Uganda National Bureau of Standards

Agency overview
- Formed: 1 July 1989 (age 37)
- Jurisdiction: Government of Uganda
- Headquarters: Bweyogerere, Industrial Park, Uganda;
- Employees: 500+ (2021)
- Agency executive: Eng. James Kasigwa, Executive Director;
- Parent agency: Uganda Ministry of Trade, Industry and Cooperatives
- Website: www.unbs.go.ug

= Uganda National Bureau of Standards =

The Uganda National Bureau of Standards (UNBS) is a government agency, established by an Act of Parliament of Uganda,

UNBS is under the Ministry of Trade, Industry and Co-operatives established by the UNBS Act Cap 327 and became operational in 1989. It is governed by the National Standards Council and headed by the Executive Director who is responsible for the day-to-day operation of UNBS.

The UNBS is responsible for the formulation, promotion of the use of, and the enforcement of standards in protection of the environment, public health and safety.

The Mandate of UNBS is :

- Formulation and promotion of the use of standards;
- Enforcing standards in protection of public health and safety and the environment against dangerous and sub-standard products;
- Ensuring fairness in trade and precision in industry through reliable measurement systems; and
- Strengthening the economy of Uganda by assuring the quality of locally manufactured products to enhance the competitiveness of exports in regional and international markets.

==Location==
The headquarters of UNBS are located in Standards House, in "Bweyogerere Industrial Park", at Plot 2–12 Kyaliwajala Road, in Kira Town, Wakiso District, approximately 13 km, by road, northeast of the central business district of Kampala, the capital city and largest metropolitan area in Uganda. The geographical coordinates of the UNBS headquarters are: 0°22'06.0"N, 32°39'43.0"E (Latitude:0.368333; Longitude:32.661944).

==Overview==
The main functions of the Uganda National Bureau of Standards are (a) to formulate and promote the use of national standards and (b) to develop quality control and quality assurance systems. The objective is to provide consumer protection, safeguard public safety and health, enhance commercial and industrial development and promote international trade. UNBS is under mandate to develop and promote standardisation, quality assurance, laboratory testing and metrology.

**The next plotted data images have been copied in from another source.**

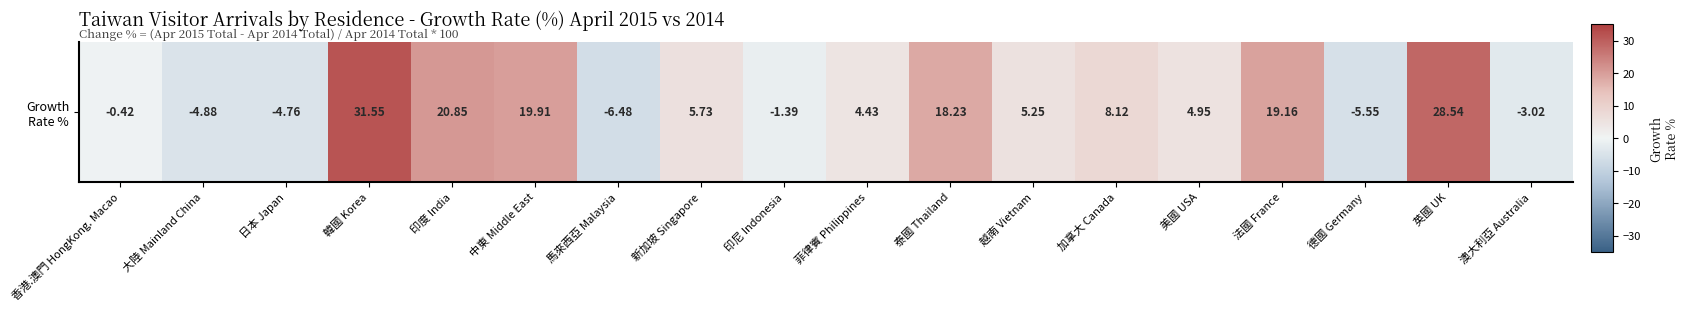

How many values are above zero?

11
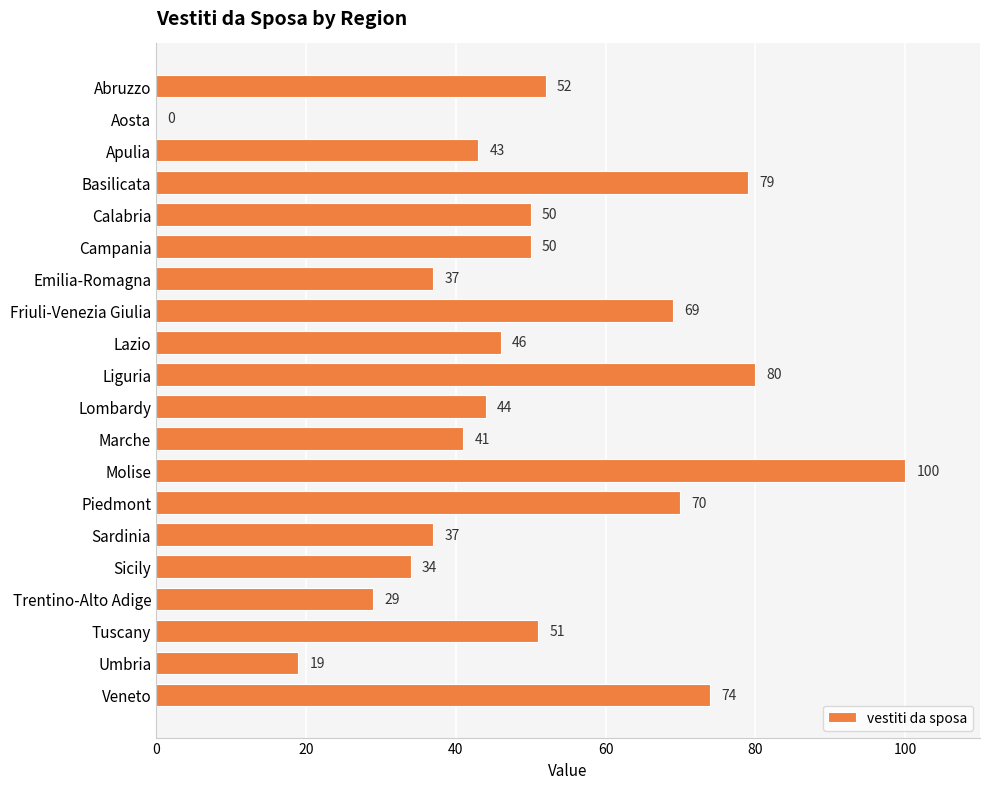

What is the sum of all values?

1005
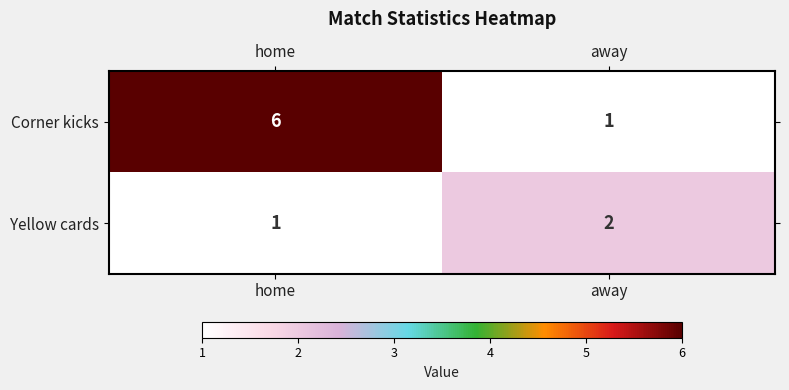

At which label is Corner kicks closest to 3?

away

UNBS, in collaboration with other government agencies have launched a campaign to attempt to eliminate sub-standard products from the Ugandan market. In July 2017, the agency destroyed goods valued at USh900 million (approximately US$253,000), that were deemed to be sub-standard. In February 2016, UNBS banned the sale of cosmetic products containing mercury and hydroquinone.

==Administration==
The agency is governed by a nine-person National Standards Council. The day-to-day activities of the bureau are supervised by an 18-person management team, headed by Ben Manyindo.